The mechanism enters mainstream language long before the original models get recognition.

Wait for science to catch up

Mechanism research grows first. Institutional acceptance often takes decades.

What Gets Left Out

Deep experiential work, identity‑level change, and emotional learning updates are:

• harder to standardize

• harder to measure with checklists

• harder to package into short protocols

So they’re studied less — and look weaker “on paper,” even when they’re powerful in practice.

Bottom Line

When you hear:

“There isn’t enough evidence.”

It often means:

“No one had millions to study it in the approved format.”

So remember:

Evidence follows funding.

Funding follows scalability.

Healing follows emotional learning.

Post on Memory Reconsolidation:

https://clintmatheny.com/rtm-1/

Recommendations

The National Institutes of Health shall designate all therapies that operate through the mechanism of emotional memory reconsolidation as evidence‑based therapies (MR).
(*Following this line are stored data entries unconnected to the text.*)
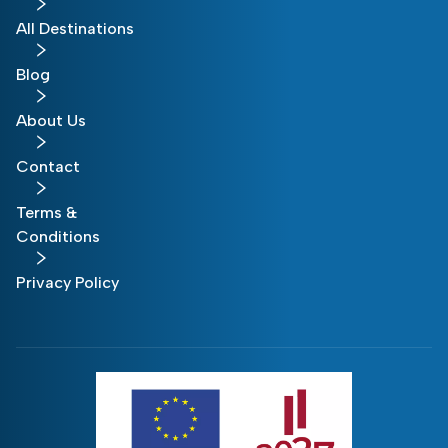
All Destinations
Blog
About Us
Contact
Terms &
Conditions
Privacy Policy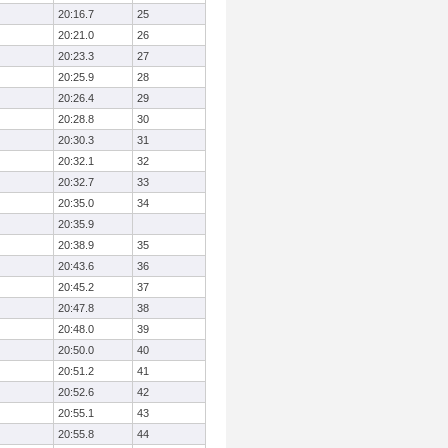
20:16.7
25
20:21.0
26
20:23.3
27
20:25.9
28
20:26.4
29
20:28.8
30
20:30.3
31
20:32.1
32
20:32.7
33
20:35.0
34
20:35.9
20:38.9
35
20:43.6
36
20:45.2
37
20:47.8
38
20:48.0
39
20:50.0
40
20:51.2
41
20:52.6
42
20:55.1
43
20:55.8
44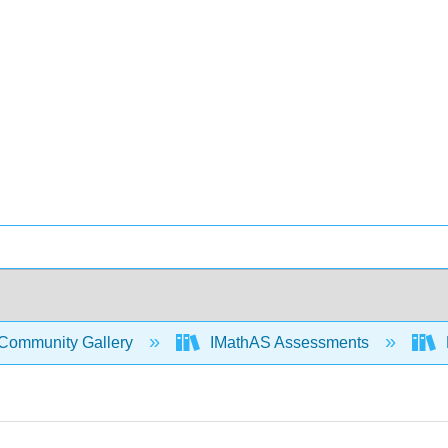
Community Gallery
IMathAS Assessments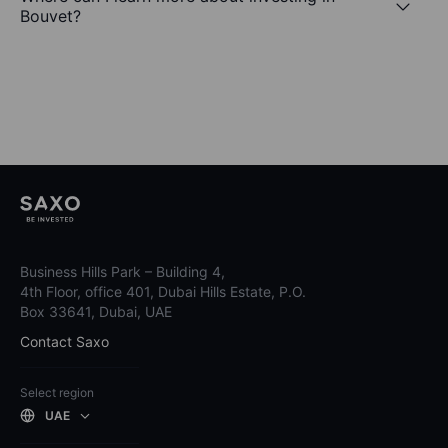
Bouvet?
Business Hills Park – Building 4,
4th Floor, office 401, Dubai Hills Estate, P.O.
Box 33641, Dubai, UAE
Contact Saxo
Select region
UAE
CMS shall require Medicare, Medicaid, and all federally regulated health insurance plans to provide full coverage for these MR‑designated therapies.All qualifying therapeutic modalities shall include the suffix “(MR)” to clearly identify their mechanism of action and distinguish them from symptom‑management – only treatments.

Examples of “Memory Reconsolidation” Based Therapies (These differ in form, style, and branding – but they converge on the same underlying mechanism):

  1. Trauma/Phobia Cure (RTM)
  2. The Haven Technique
  3. Dynamic Spin Procedure
  4. The In Technique
  5. Eye Movement Integration (EMI)
  6. FreeSpotting
  7. BrainSpotting
  8. Clean Language Therapy (my favorite)
  9. EMDR
  10. The Flash Technique
  11. Coherence Therapy
  12. Progressive counting
  13. (If your favorite isn’t listed – no worries. If it works via reconsolidation, it belongs.)